MARDEK/Funny
Multiple Chapters:
- Practically everything the Governance de Magi says while staging its council meetings. Especially Melchior's lines. In particular:
(The Governance de Magi is asking for volunteers to go after Rohoph)
Melchior: I'd go, but I need to wash my hair.
Gaspar: YOU DON'T FOOLIN' WELL HAVE ANY PRUNIN' HAIR, YOU LAGABOUTIN' SPOUTIN' POUTIN' TROUT!
Melchior: So it will take a very long time to wash it. You see, mathematically, since I have no hair, and dividing by zero results in infinity, it shall take an infinite amount of time to wash my hair.
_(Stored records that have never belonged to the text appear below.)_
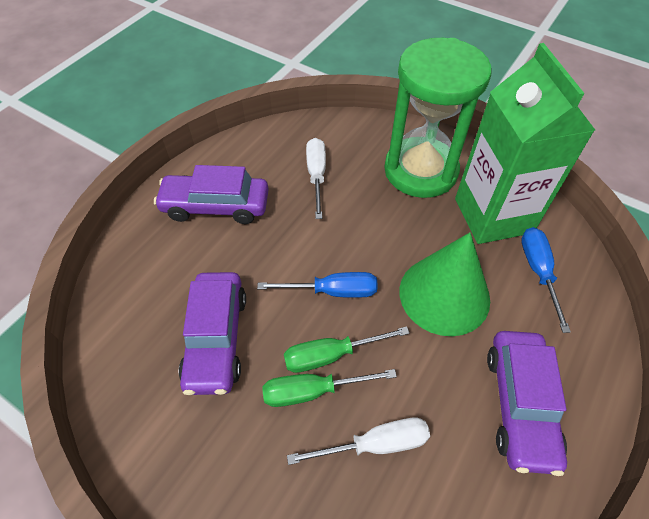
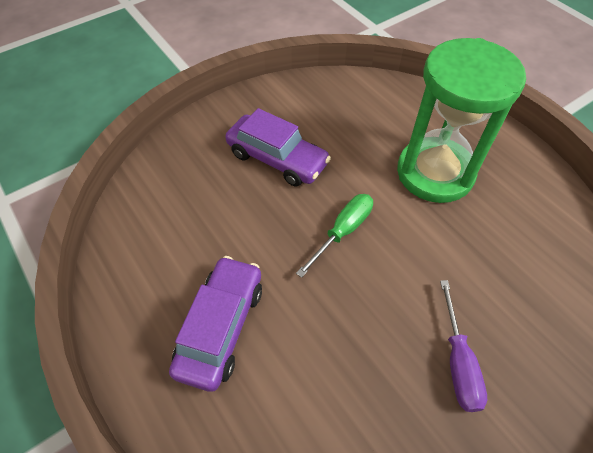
blue screwdriver: 2 -> 0
green carton: 1 -> 0
green cone: 1 -> 0
green screwdriver: 2 -> 1
purple car: 3 -> 2
purple screwdriver: 0 -> 1
white screwdriver: 2 -> 0

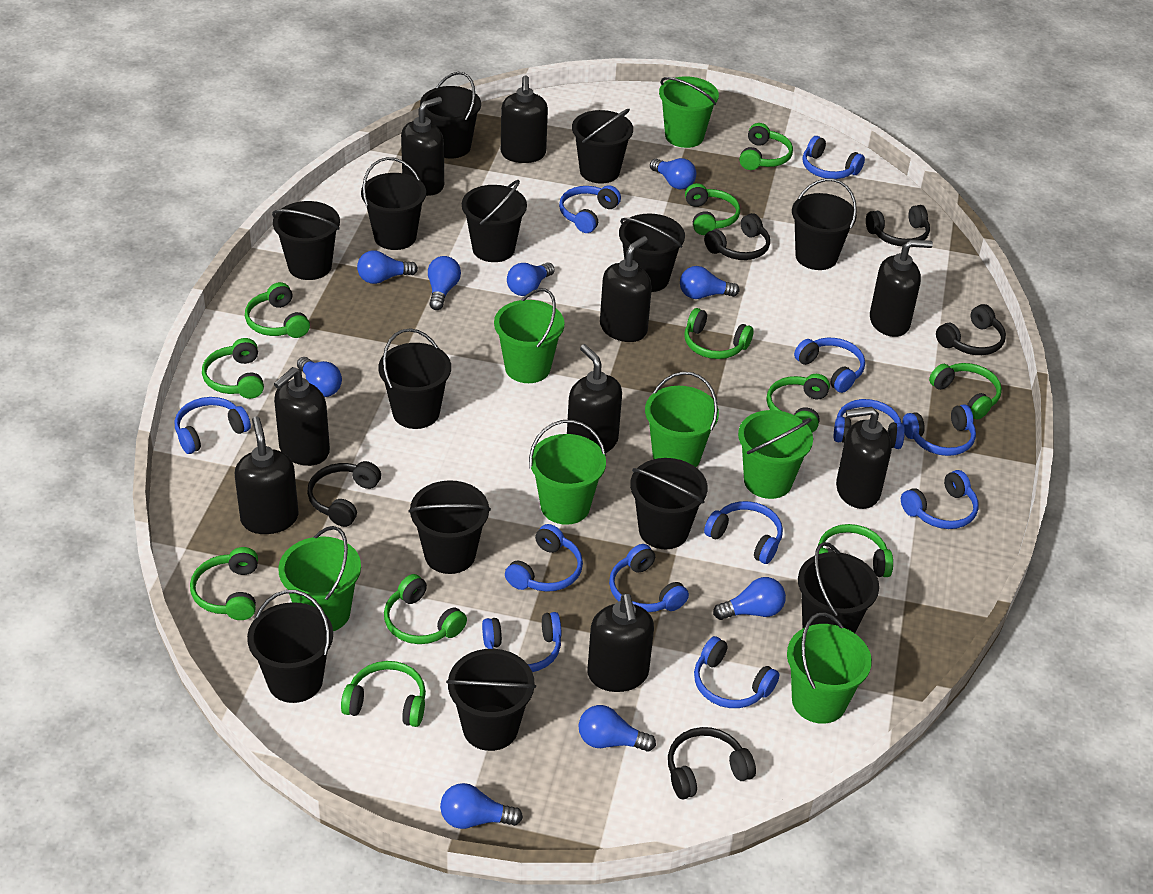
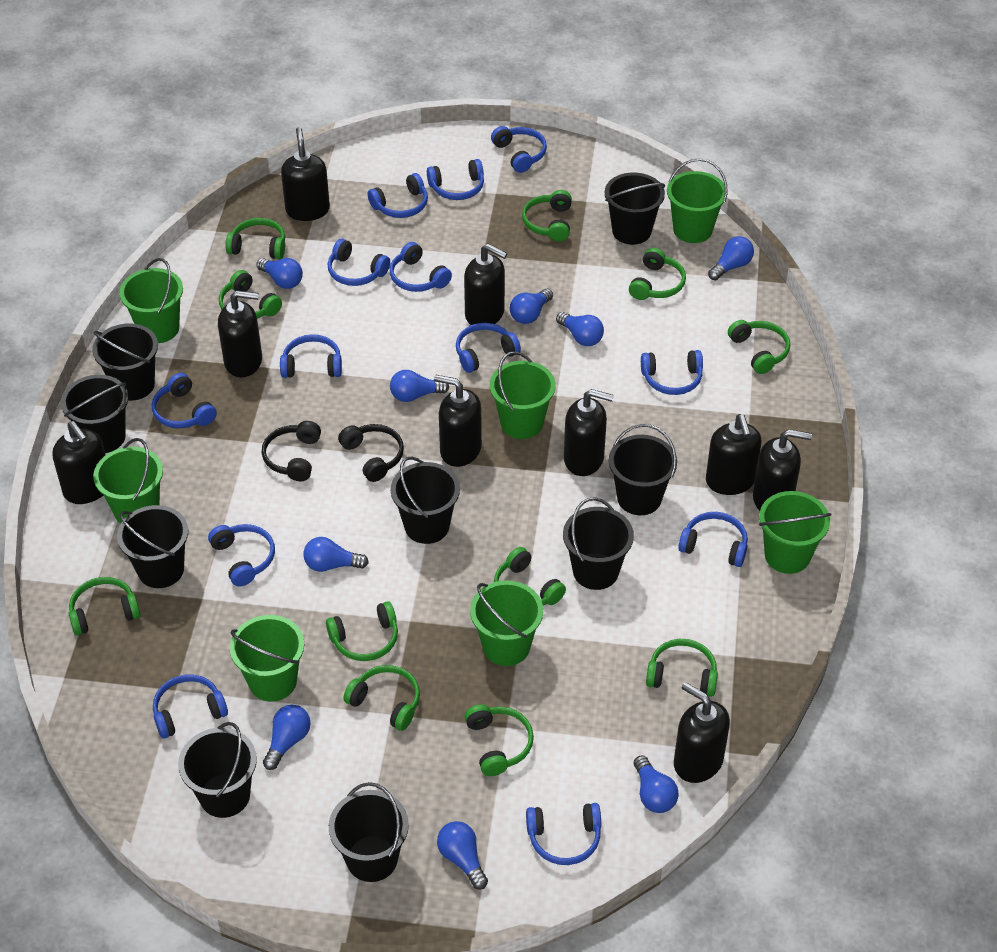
black bucket: 13 -> 9
black headphones: 5 -> 2
blue headphones: 12 -> 13

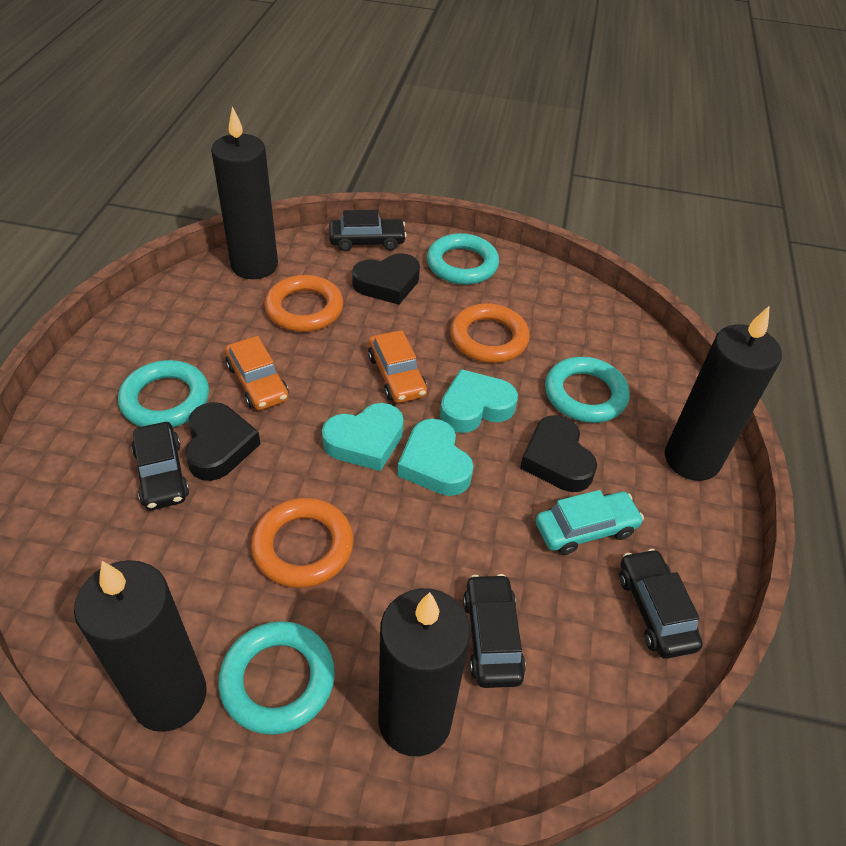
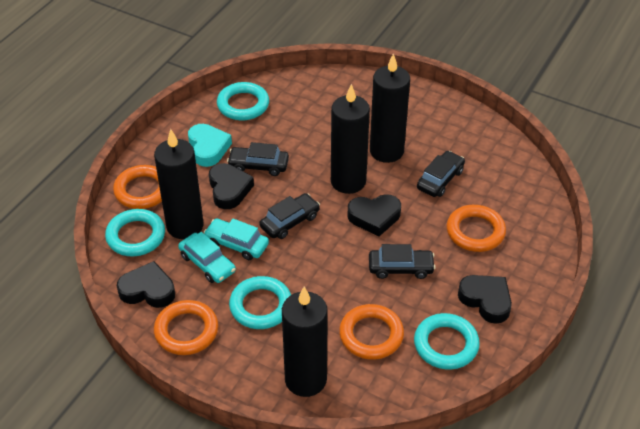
black heart: 3 -> 4
orange car: 2 -> 0
orange ring: 3 -> 4
turquoise car: 1 -> 2
turquoise heart: 3 -> 1

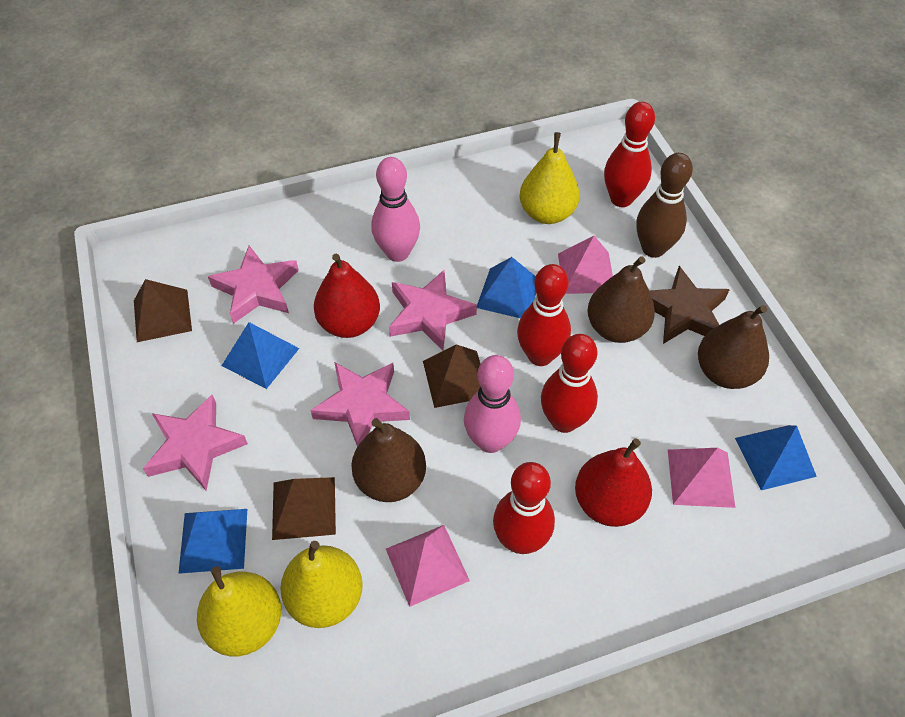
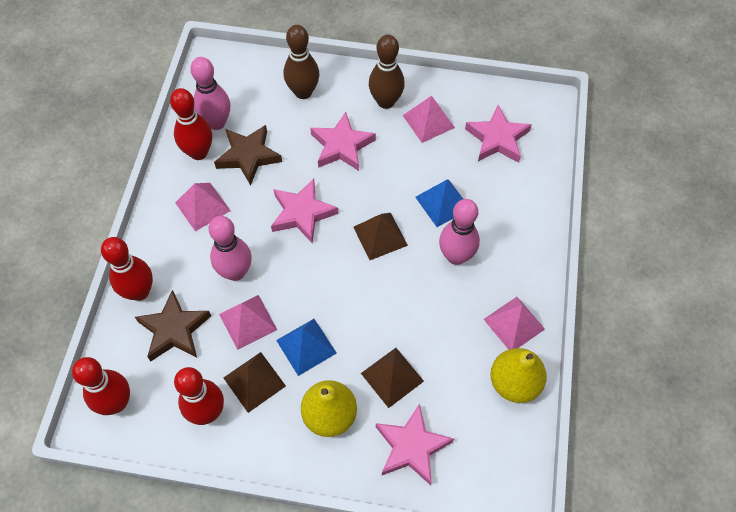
blue pyramid: 4 -> 2
brown bowling pin: 1 -> 2
brown pear: 3 -> 0
brown star: 1 -> 2
pink bowling pin: 2 -> 3
pink pyramid: 3 -> 4
red pear: 2 -> 0
yellow pear: 3 -> 2

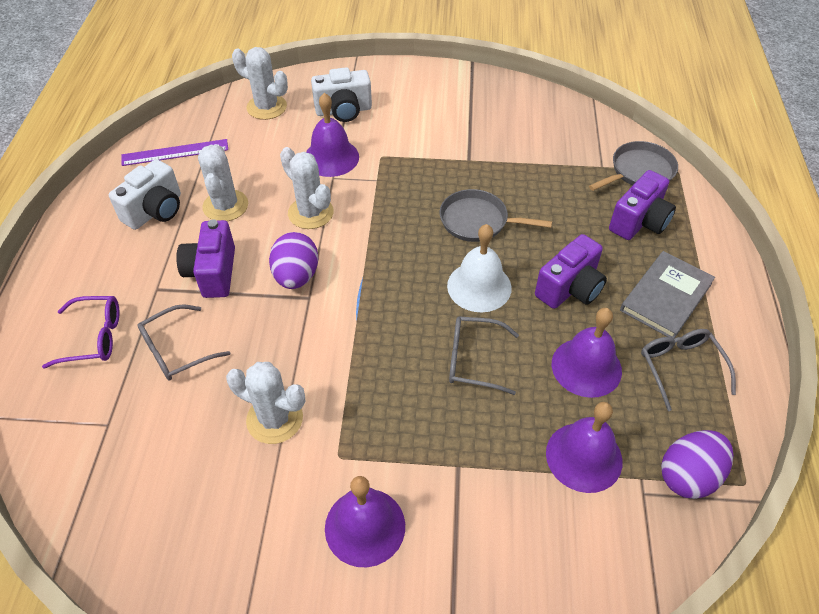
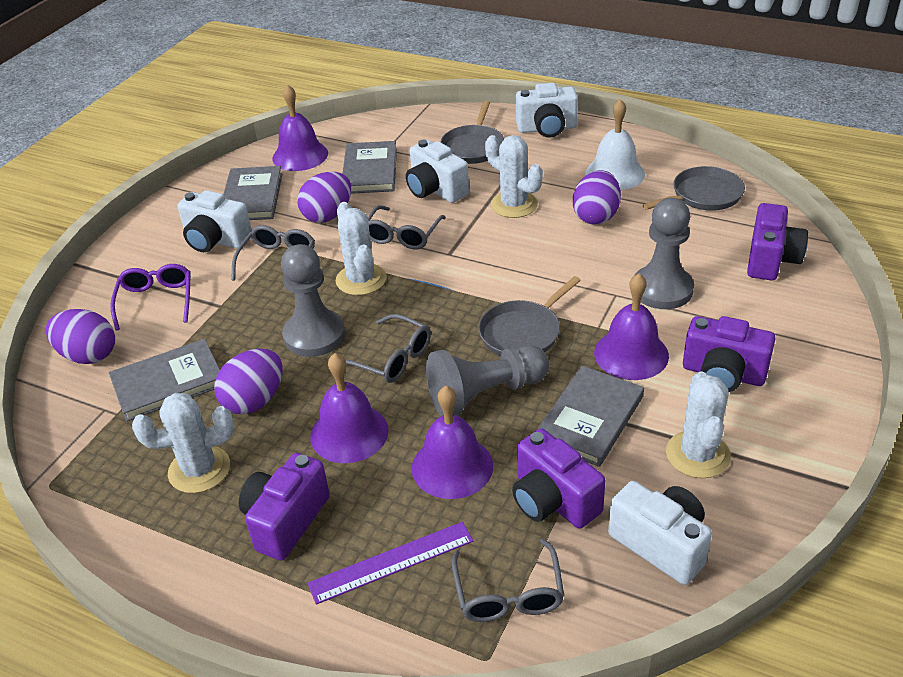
grey book: 1 -> 4
grey glasses: 3 -> 4
grey pan: 2 -> 3
grey pawn: 0 -> 3
purple camera: 3 -> 4
purple egg: 2 -> 4
white camera: 2 -> 4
- Every single thing Solaar says.
- Also, Saul, an over-the-top necromancer who narrates his life in a mixture of Purple Prose and Stylistic Suck.
Chapter 2:
Mardek: Well, I'd only kill a guy if he killed me first!
- The encyclopedia's description of the zombie locksmith miniboss.
WHY A ZOMBIE LOCKSMITH?! WHY?! WHAT DOES THAT HAVE TO DO WITH ANYTHING?! IT DOESN'T FIT IN ANYWHERE AT ALL!! I JUST DON'T UNDERSTAND!!
Chapter 3:
(Gaspar is talking about how he will kill Mardek's party before they level up enough to pose a threat)
Melchior: But what if they all use their soul transfer thingy-majigs?
Balthazar: I keep telling you: humans cannot do that, myes. They are weak and pathetic and they can't even perceive psychic energy waves or electromagnetic radiation.
Melchior: You have to believe, Balthy. You have to believe.
- Take Vehrn and Elywen into the Dark Temple. Talk to Elywen. Do the same, but with Elwyen and Solaar. Laughter will ensue.